__Given records__.
<<<<

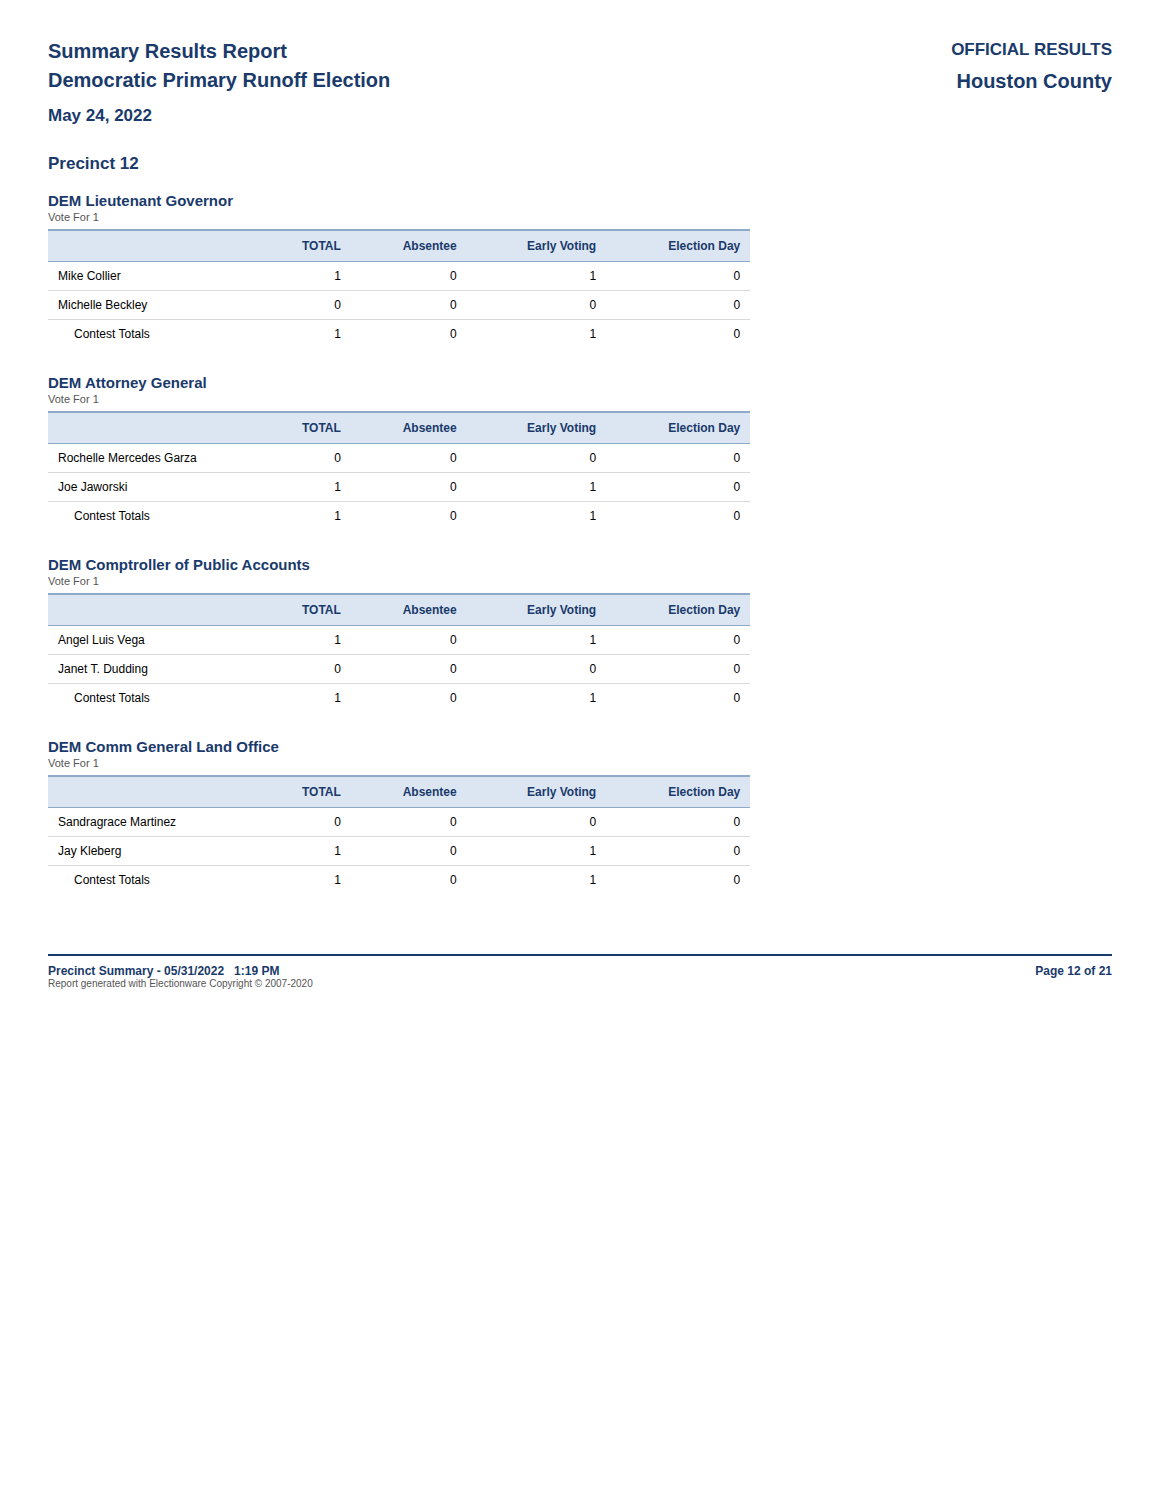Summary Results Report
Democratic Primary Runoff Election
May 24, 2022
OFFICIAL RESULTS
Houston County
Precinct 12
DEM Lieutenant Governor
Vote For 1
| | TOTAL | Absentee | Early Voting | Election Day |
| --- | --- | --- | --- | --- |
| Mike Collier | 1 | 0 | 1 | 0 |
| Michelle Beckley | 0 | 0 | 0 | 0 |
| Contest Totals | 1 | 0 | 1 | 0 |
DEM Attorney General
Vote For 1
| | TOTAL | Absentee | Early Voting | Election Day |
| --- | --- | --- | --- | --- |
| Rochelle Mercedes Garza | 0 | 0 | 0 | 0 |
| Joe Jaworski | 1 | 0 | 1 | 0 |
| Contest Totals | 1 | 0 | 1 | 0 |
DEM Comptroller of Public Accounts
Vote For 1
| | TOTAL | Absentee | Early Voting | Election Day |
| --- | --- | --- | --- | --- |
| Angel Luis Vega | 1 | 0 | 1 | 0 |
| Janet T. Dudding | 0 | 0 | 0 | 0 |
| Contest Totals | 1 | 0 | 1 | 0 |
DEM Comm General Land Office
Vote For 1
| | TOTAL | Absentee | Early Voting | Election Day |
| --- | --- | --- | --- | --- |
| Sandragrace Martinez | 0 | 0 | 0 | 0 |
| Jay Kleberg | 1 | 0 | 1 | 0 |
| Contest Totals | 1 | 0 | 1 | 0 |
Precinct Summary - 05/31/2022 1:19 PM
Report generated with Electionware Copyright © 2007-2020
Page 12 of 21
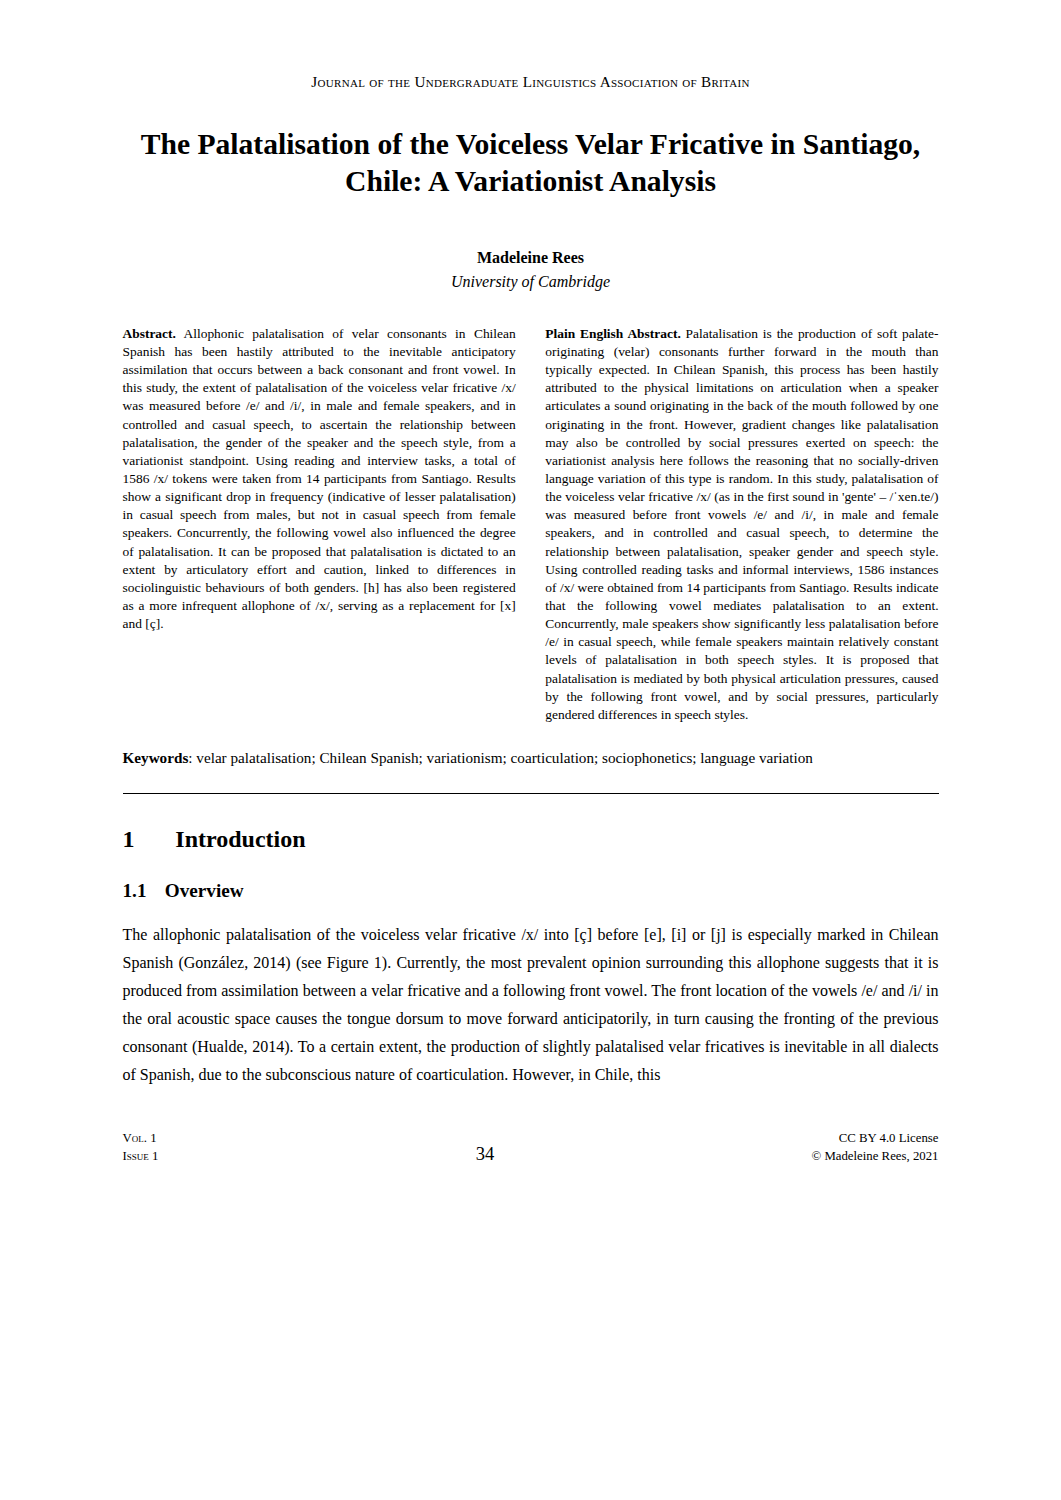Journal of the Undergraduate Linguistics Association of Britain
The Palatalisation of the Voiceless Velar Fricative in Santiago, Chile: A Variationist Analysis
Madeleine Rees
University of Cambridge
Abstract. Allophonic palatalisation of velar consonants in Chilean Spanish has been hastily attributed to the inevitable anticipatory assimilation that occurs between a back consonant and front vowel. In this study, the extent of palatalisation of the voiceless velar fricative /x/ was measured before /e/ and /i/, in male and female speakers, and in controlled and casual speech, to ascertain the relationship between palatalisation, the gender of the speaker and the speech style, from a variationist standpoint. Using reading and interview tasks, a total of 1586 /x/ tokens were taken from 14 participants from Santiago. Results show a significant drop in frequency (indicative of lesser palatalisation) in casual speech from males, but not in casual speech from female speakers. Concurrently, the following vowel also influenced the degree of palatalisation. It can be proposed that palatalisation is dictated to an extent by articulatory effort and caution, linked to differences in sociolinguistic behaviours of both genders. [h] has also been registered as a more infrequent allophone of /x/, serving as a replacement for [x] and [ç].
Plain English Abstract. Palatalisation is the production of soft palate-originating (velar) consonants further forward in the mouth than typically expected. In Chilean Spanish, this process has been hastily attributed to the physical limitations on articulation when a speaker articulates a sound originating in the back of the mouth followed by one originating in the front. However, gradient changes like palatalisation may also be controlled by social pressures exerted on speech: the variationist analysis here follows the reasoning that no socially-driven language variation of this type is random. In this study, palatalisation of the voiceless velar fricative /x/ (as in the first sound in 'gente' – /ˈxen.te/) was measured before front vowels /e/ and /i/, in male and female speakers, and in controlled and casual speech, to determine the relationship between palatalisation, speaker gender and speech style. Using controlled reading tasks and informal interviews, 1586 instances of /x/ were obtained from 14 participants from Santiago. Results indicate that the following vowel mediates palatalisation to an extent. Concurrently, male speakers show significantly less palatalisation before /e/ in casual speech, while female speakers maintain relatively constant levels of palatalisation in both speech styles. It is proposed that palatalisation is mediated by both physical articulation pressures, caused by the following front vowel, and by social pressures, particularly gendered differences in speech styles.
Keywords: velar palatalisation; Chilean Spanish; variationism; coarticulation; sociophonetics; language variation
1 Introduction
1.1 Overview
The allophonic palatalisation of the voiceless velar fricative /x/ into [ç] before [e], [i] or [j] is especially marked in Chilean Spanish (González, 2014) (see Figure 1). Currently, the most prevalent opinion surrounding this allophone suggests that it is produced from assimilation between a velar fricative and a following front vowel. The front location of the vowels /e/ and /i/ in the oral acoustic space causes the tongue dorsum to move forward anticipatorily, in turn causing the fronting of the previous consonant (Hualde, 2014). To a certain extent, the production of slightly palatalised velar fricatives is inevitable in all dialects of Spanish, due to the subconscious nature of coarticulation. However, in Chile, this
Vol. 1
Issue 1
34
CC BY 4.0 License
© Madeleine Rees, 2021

>>>>

Leave the pictures out and print every record exactly.

Summary Results Report
Democratic Primary Runoff Election
May 24, 2022
OFFICIAL RESULTS
Houston County
Precinct 12
DEM Lieutenant Governor
Vote For 1
| | TOTAL | Absentee | Early Voting | Election Day |
| --- | --- | --- | --- | --- |
| Mike Collier | 1 | 0 | 1 | 0 |
| Michelle Beckley | 0 | 0 | 0 | 0 |
| Contest Totals | 1 | 0 | 1 | 0 |
DEM Attorney General
Vote For 1
| | TOTAL | Absentee | Early Voting | Election Day |
| --- | --- | --- | --- | --- |
| Rochelle Mercedes Garza | 0 | 0 | 0 | 0 |
| Joe Jaworski | 1 | 0 | 1 | 0 |
| Contest Totals | 1 | 0 | 1 | 0 |
DEM Comptroller of Public Accounts
Vote For 1
| | TOTAL | Absentee | Early Voting | Election Day |
| --- | --- | --- | --- | --- |
| Angel Luis Vega | 1 | 0 | 1 | 0 |
| Janet T. Dudding | 0 | 0 | 0 | 0 |
| Contest Totals | 1 | 0 | 1 | 0 |
DEM Comm General Land Office
Vote For 1
| | TOTAL | Absentee | Early Voting | Election Day |
| --- | --- | --- | --- | --- |
| Sandragrace Martinez | 0 | 0 | 0 | 0 |
| Jay Kleberg | 1 | 0 | 1 | 0 |
| Contest Totals | 1 | 0 | 1 | 0 |
Precinct Summary - 05/31/2022 1:19 PM
Report generated with Electionware Copyright © 2007-2020
Page 12 of 21
Journal of the Undergraduate Linguistics Association of Britain
The Palatalisation of the Voiceless Velar Fricative in Santiago, Chile: A Variationist Analysis
Madeleine Rees
University of Cambridge
Abstract. Allophonic palatalisation of velar consonants in Chilean Spanish has been hastily attributed to the inevitable anticipatory assimilation that occurs between a back consonant and front vowel. In this study, the extent of palatalisation of the voiceless velar fricative /x/ was measured before /e/ and /i/, in male and female speakers, and in controlled and casual speech, to ascertain the relationship between palatalisation, the gender of the speaker and the speech style, from a variationist standpoint. Using reading and interview tasks, a total of 1586 /x/ tokens were taken from 14 participants from Santiago. Results show a significant drop in frequency (indicative of lesser palatalisation) in casual speech from males, but not in casual speech from female speakers. Concurrently, the following vowel also influenced the degree of palatalisation. It can be proposed that palatalisation is dictated to an extent by articulatory effort and caution, linked to differences in sociolinguistic behaviours of both genders. [h] has also been registered as a more infrequent allophone of /x/, serving as a replacement for [x] and [ç].
Plain English Abstract. Palatalisation is the production of soft palate-originating (velar) consonants further forward in the mouth than typically expected. In Chilean Spanish, this process has been hastily attributed to the physical limitations on articulation when a speaker articulates a sound originating in the back of the mouth followed by one originating in the front. However, gradient changes like palatalisation may also be controlled by social pressures exerted on speech: the variationist analysis here follows the reasoning that no socially-driven language variation of this type is random. In this study, palatalisation of the voiceless velar fricative /x/ (as in the first sound in 'gente' – /ˈxen.te/) was measured before front vowels /e/ and /i/, in male and female speakers, and in controlled and casual speech, to determine the relationship between palatalisation, speaker gender and speech style. Using controlled reading tasks and informal interviews, 1586 instances of /x/ were obtained from 14 participants from Santiago. Results indicate that the following vowel mediates palatalisation to an extent. Concurrently, male speakers show significantly less palatalisation before /e/ in casual speech, while female speakers maintain relatively constant levels of palatalisation in both speech styles. It is proposed that palatalisation is mediated by both physical articulation pressures, caused by the following front vowel, and by social pressures, particularly gendered differences in speech styles.
Keywords: velar palatalisation; Chilean Spanish; variationism; coarticulation; sociophonetics; language variation
1 Introduction
1.1 Overview
The allophonic palatalisation of the voiceless velar fricative /x/ into [ç] before [e], [i] or [j] is especially marked in Chilean Spanish (González, 2014) (see Figure 1). Currently, the most prevalent opinion surrounding this allophone suggests that it is produced from assimilation between a velar fricative and a following front vowel. The front location of the vowels /e/ and /i/ in the oral acoustic space causes the tongue dorsum to move forward anticipatorily, in turn causing the fronting of the previous consonant (Hualde, 2014). To a certain extent, the production of slightly palatalised velar fricatives is inevitable in all dialects of Spanish, due to the subconscious nature of coarticulation. However, in Chile, this
Vol. 1
Issue 1
34
CC BY 4.0 License
© Madeleine Rees, 2021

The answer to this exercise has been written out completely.